Stir-fried: Cut cake in cubes and fry. Stir-fry egg and wansoy. Add radish cake cubes, egg, bean sprout and wansoy. Season to taste.

Steamed: Steam 10-15 minutes. Serve with special soy sauce made by combining and simmering in a saucepan: 80 ml light soy sauce, 150 ml water, 30 g sugar, 2 g chicken powder, 12 g oyster sauce. Chef Buddy Trinidad made lucky cat and mahjong tile pralines. He even has a sugar cookie DIY CNY kit. Available at Park Avenue Desserts (tel. 0927-1128427; @parkavenuedesserts on Instagram).

A Chinese Valentine

Eventique Manila (@eventiquemanila on Facebook and Instagram) has perfected the art of theme arrangements. Their Chinese Valentine arrangement is a red hat box filled with gold coins, chocolate hearts, fish-shaped tikoy, fruits and flowers big and small in orange hues. Each and every element that went into it was so well-thought-out, even the lemons. For after all, ain’t love and life a blend of sweet and sour?

Feng shui food tips

Geomancer master Aldric Dalumpines (tel. 0999-3128168; Aldric Luck on Facebook for private consultations) proclaimed chicken (an ally of the Ox) as the lucky dish of the year, cooked as you please. It must, however, be served whole with its head and feet intact as feng shui dictates, to bring unity and harmony.
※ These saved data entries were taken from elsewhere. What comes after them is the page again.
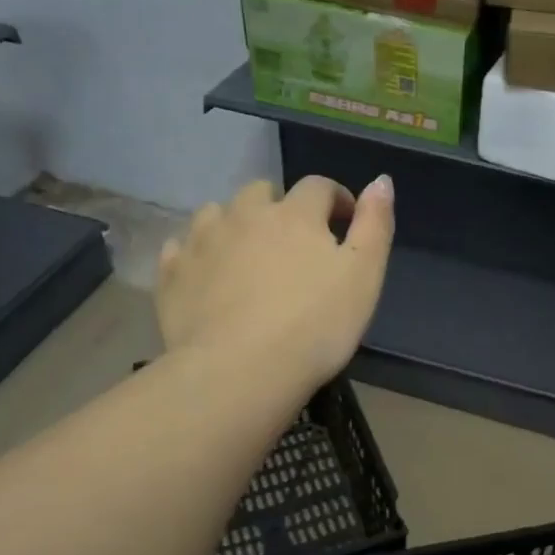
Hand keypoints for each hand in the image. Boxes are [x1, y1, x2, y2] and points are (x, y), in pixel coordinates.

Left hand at [155, 174, 393, 399]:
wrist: (239, 372)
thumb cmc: (315, 325)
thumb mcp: (364, 276)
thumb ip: (375, 224)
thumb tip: (381, 181)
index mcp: (295, 214)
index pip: (319, 187)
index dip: (336, 198)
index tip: (346, 221)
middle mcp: (244, 215)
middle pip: (262, 191)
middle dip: (281, 206)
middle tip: (295, 241)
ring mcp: (202, 242)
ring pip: (217, 213)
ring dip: (236, 223)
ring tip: (248, 254)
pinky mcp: (172, 274)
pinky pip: (182, 248)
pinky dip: (198, 253)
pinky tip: (208, 274)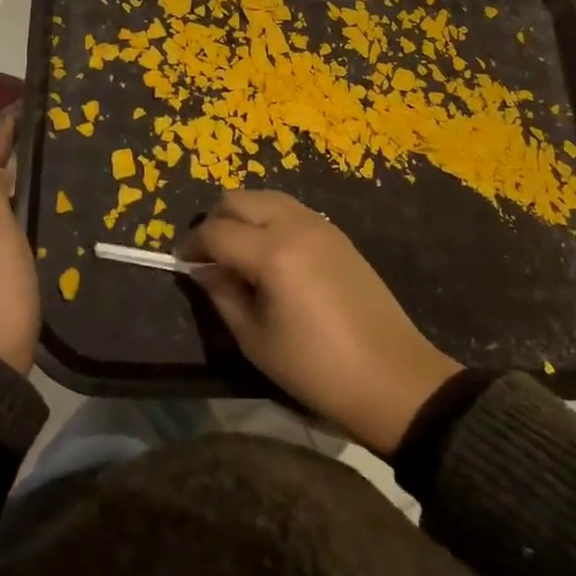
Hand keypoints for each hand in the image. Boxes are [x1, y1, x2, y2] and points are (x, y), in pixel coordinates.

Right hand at [181, 189, 460, 454]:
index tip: (182, 263)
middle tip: (209, 256)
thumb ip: (222, 296)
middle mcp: (294, 226)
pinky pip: (291, 209)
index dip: (192, 245)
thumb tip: (201, 270)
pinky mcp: (337, 234)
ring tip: (238, 252)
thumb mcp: (256, 341)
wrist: (393, 378)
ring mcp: (320, 225)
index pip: (215, 231)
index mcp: (272, 253)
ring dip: (243, 215)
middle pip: (239, 199)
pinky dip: (270, 218)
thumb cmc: (317, 369)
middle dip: (215, 221)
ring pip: (266, 197)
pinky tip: (270, 253)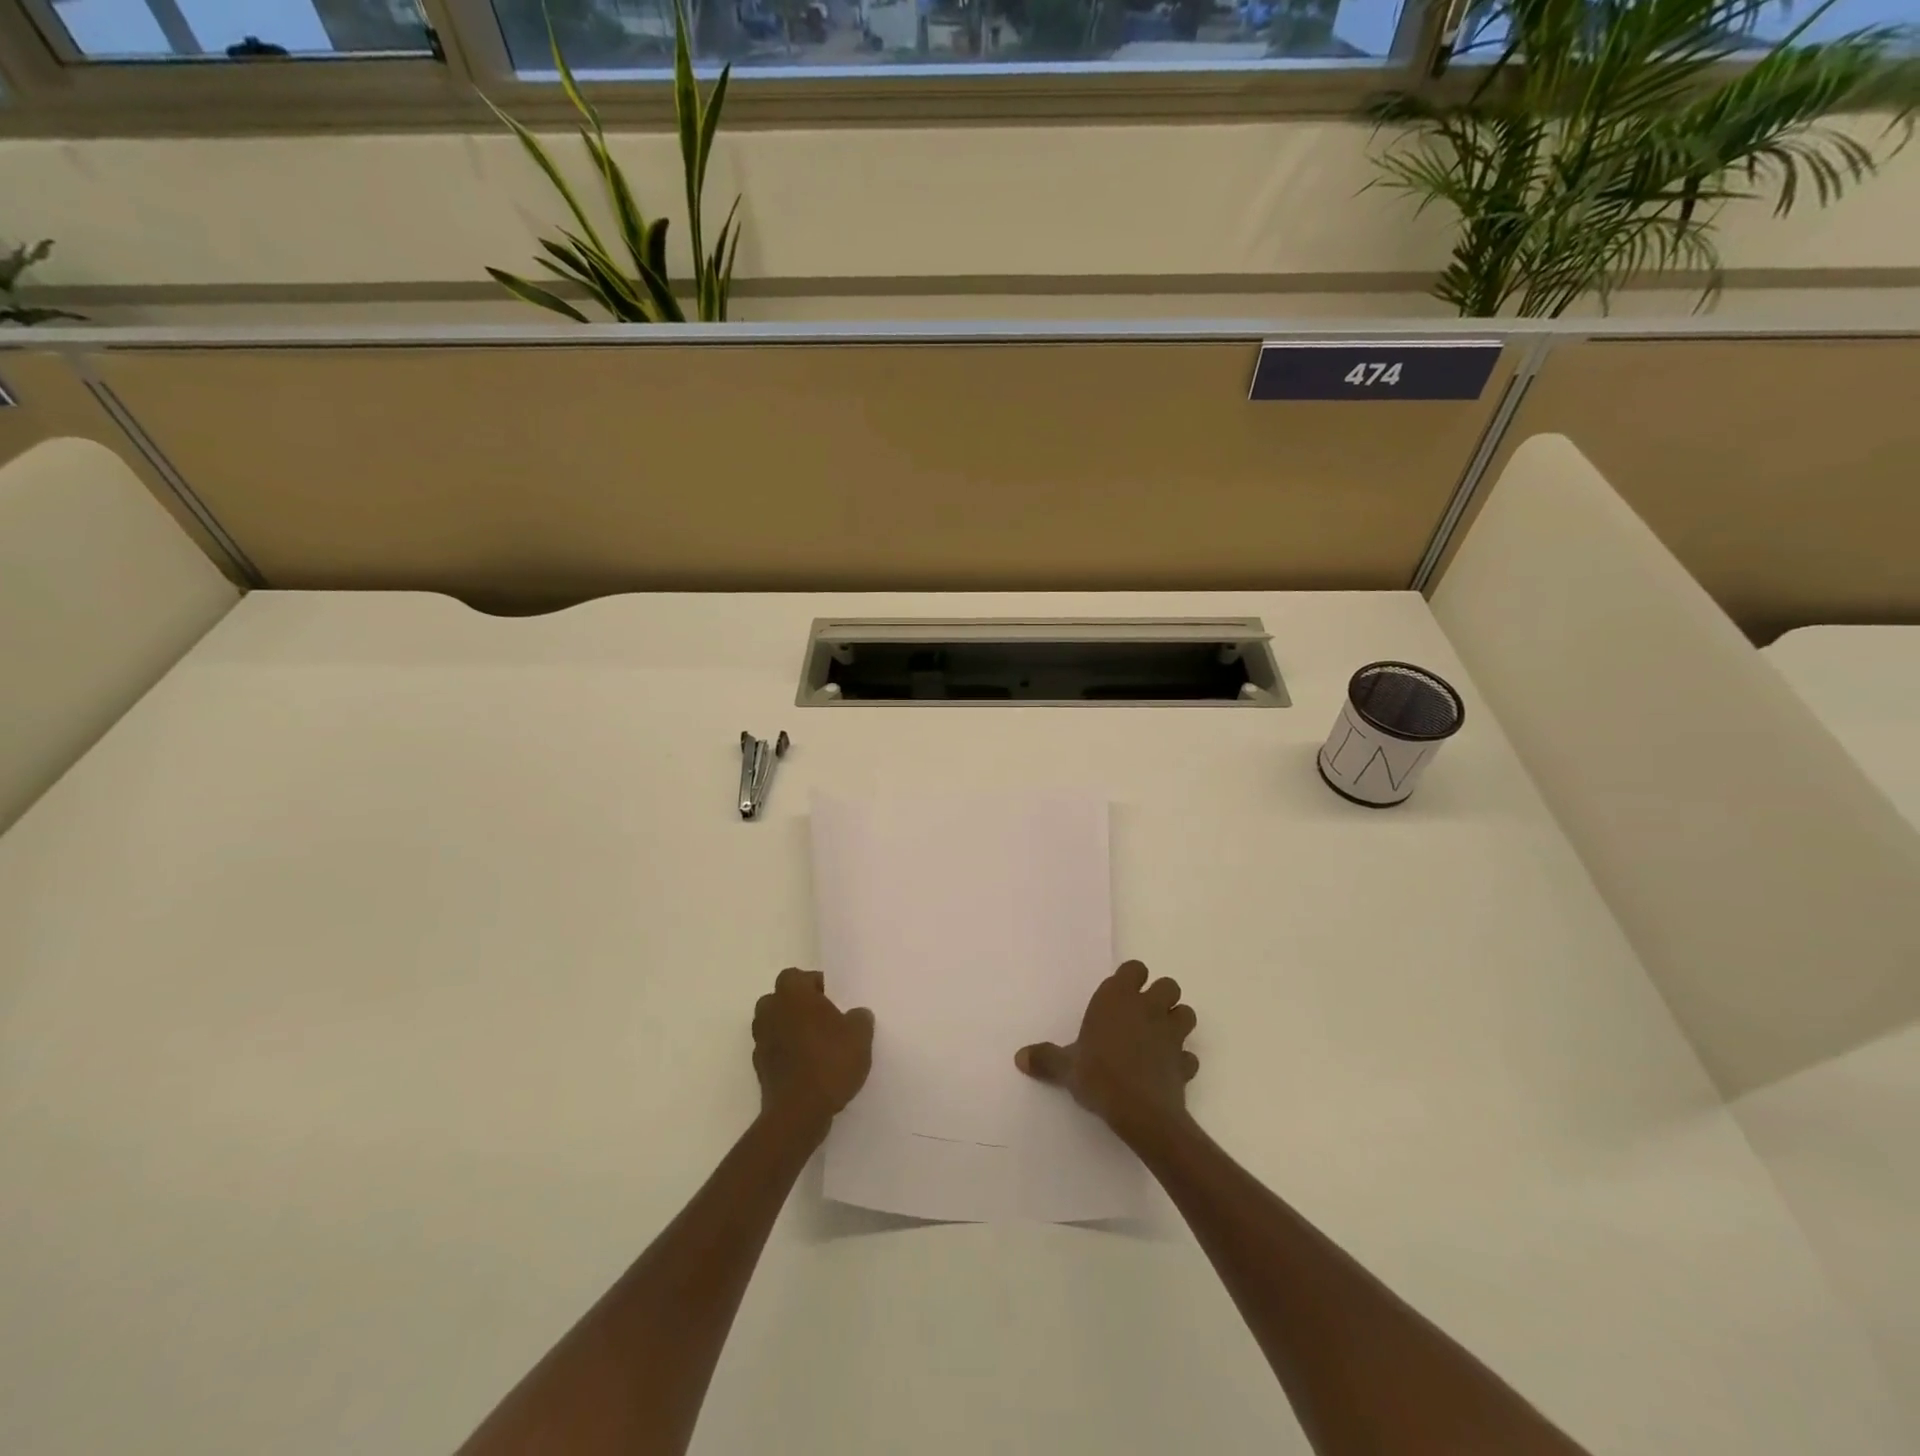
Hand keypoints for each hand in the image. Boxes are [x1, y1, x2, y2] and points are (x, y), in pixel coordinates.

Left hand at [753, 967, 874, 1135]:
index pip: (798, 976)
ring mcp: (760, 1041)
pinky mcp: (759, 1068)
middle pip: (782, 999)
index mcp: (791, 993)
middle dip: (800, 1006)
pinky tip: (809, 1068)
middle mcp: (770, 1011)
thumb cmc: (830, 1061)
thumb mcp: (860, 1035)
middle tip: (826, 1020)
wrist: (799, 1113)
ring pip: (776, 1025)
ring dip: (792, 1030)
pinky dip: (788, 1054)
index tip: (835, 1000)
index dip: (816, 985)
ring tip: (818, 1046)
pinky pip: (775, 1051)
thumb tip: (856, 1014)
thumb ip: (859, 1017)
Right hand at [1015, 960, 1198, 1145]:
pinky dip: (1182, 1060)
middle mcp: (1148, 1008)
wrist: (1139, 1112)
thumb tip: (1019, 1057)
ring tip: (1159, 1037)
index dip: (1131, 979)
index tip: (1121, 994)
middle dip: (1160, 996)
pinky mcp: (1184, 1063)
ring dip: (1177, 1021)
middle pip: (1168, 985)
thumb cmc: (1097, 1076)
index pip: (1134, 969)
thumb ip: (1045, 1058)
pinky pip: (1189, 1056)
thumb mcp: (1065, 1067)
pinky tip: (1168, 1071)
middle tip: (1142, 1014)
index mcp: (1117, 998)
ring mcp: (1171, 1034)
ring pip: (1186, 1014)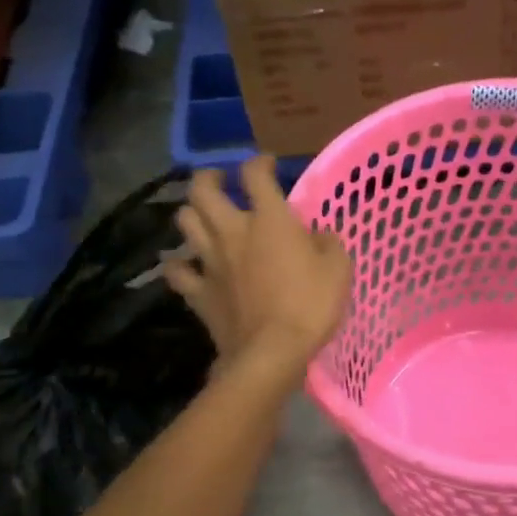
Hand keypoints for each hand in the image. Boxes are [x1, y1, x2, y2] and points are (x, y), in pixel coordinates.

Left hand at [165, 157, 352, 368]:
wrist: (271, 352)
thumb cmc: (310, 306)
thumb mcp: (339, 269)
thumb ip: (328, 243)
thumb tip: (318, 235)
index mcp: (269, 220)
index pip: (255, 174)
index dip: (259, 163)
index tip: (267, 165)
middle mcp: (232, 231)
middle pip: (202, 190)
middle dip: (209, 178)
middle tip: (219, 180)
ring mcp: (209, 261)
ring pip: (185, 222)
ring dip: (192, 214)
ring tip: (204, 218)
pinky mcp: (197, 292)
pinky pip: (177, 271)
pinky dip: (180, 264)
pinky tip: (187, 265)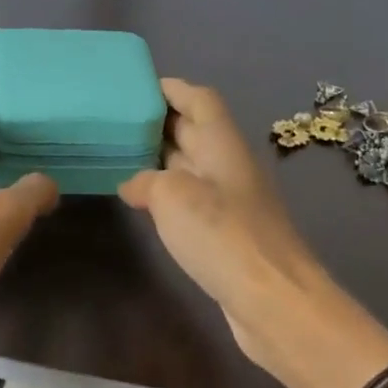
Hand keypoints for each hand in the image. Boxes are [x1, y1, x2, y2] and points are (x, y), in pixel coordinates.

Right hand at [119, 80, 387, 387]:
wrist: (273, 301)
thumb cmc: (223, 236)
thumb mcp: (173, 197)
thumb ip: (147, 181)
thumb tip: (134, 184)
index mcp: (222, 145)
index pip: (199, 99)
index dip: (170, 89)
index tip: (134, 87)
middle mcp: (228, 166)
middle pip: (194, 131)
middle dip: (157, 123)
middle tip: (114, 122)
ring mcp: (229, 202)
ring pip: (190, 167)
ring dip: (159, 160)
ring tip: (119, 157)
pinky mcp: (225, 234)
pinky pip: (191, 201)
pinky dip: (166, 195)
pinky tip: (142, 204)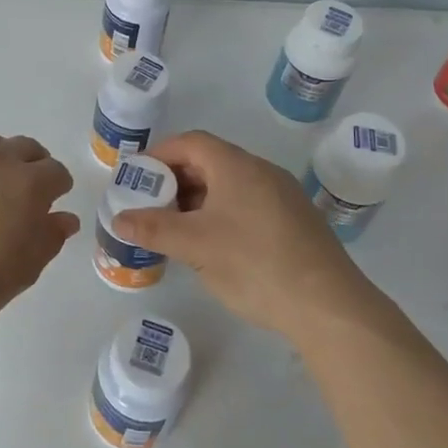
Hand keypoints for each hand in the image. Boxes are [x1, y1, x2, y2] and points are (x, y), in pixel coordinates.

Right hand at [111, 130, 364, 335]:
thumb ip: (153, 228)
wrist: (328, 306)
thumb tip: (118, 218)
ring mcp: (282, 196)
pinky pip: (247, 205)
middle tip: (150, 205)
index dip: (159, 154)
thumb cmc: (254, 264)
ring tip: (175, 229)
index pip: (191, 142)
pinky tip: (212, 246)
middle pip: (210, 162)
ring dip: (198, 200)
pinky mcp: (294, 222)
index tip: (136, 176)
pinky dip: (221, 214)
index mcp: (237, 166)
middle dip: (175, 180)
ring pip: (229, 186)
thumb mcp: (195, 246)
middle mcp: (262, 172)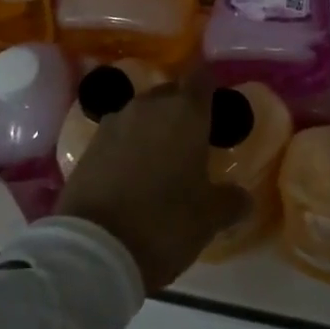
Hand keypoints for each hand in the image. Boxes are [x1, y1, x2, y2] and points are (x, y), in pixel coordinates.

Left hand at [55, 71, 250, 294]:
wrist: (93, 250)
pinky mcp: (88, 146)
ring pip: (142, 114)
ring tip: (163, 160)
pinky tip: (135, 175)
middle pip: (171, 93)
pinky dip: (129, 148)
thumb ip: (231, 200)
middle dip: (183, 111)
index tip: (218, 109)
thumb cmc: (164, 223)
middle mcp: (149, 106)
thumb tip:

Food products made from carabao (milk, pastillas, etc.) are auspicious, too.

Have you tried Chicha-rabao? This chicharon is made from carabao skin. Unlike chicharon as we know it, carabao skin, when dried and fried, transforms into light, crisp, airy puffs that crumble then melt in the mouth. Its faint gamy aftertaste is quite pleasant and makes it unique.

Made by Lighthouse Cooperative (tel. 0917-7733325), it comes in garlic, onion and vinegar, and hot and spicy. Are you ready to take on the 28 Fish Ball Challenge? If you wish to have a steady cash flow from multiple income streams this year, then eat 28 fish balls, said Dalumpines.

Why? Fish is a symbol of cash flow. In numerology, two means easy money coming in, even while asleep, while eight means double prosperity. Therefore the reward for eating 28 fish balls is 24/7 excellent cash flow!

To achieve two aspirations in one, eat pancit with 28 fish balls for easy double prosperity and long life!

He urges home-based food businesses to add fish balls to their menu.

Lucky food for the year by zodiac

Rat: Wintermelon soup

Ox: Chicken egg, raw

Tiger: Pork steak

Rabbit: Vegetable salad

Dragon: Barbecued chicken

Snake: Beef steak

Horse: Tofu steak

Monkey: Fish head soup

Rooster: Beef stew

Dog: Bone marrow soup

Pig: Rice porridge

Prosperity Fruit Basket

The Prosperity Fruit Basket for the year consists of eight oranges and one pineapple, eight for double prosperity. Oranges, being gold and very round, symbolize money. Pineapple is the traditional feng shui symbol of wealth, fortune and prosperity.

Leave the fruit baskets on the dining table and another in the reception area of your business office on New Year’s Eve.

Dress yourself or your new year table in white. The color is symbolic of metal, thus harnessing luck by law of attraction. White improves your well-being and purifies your immune system.

Known as a color of mourning, for 2021 Dalumpines said, “This is superseded by the luck it brings.”

Kung Hei Fat Choi! I wish you all good health, peace, love and good fortune, in abundance.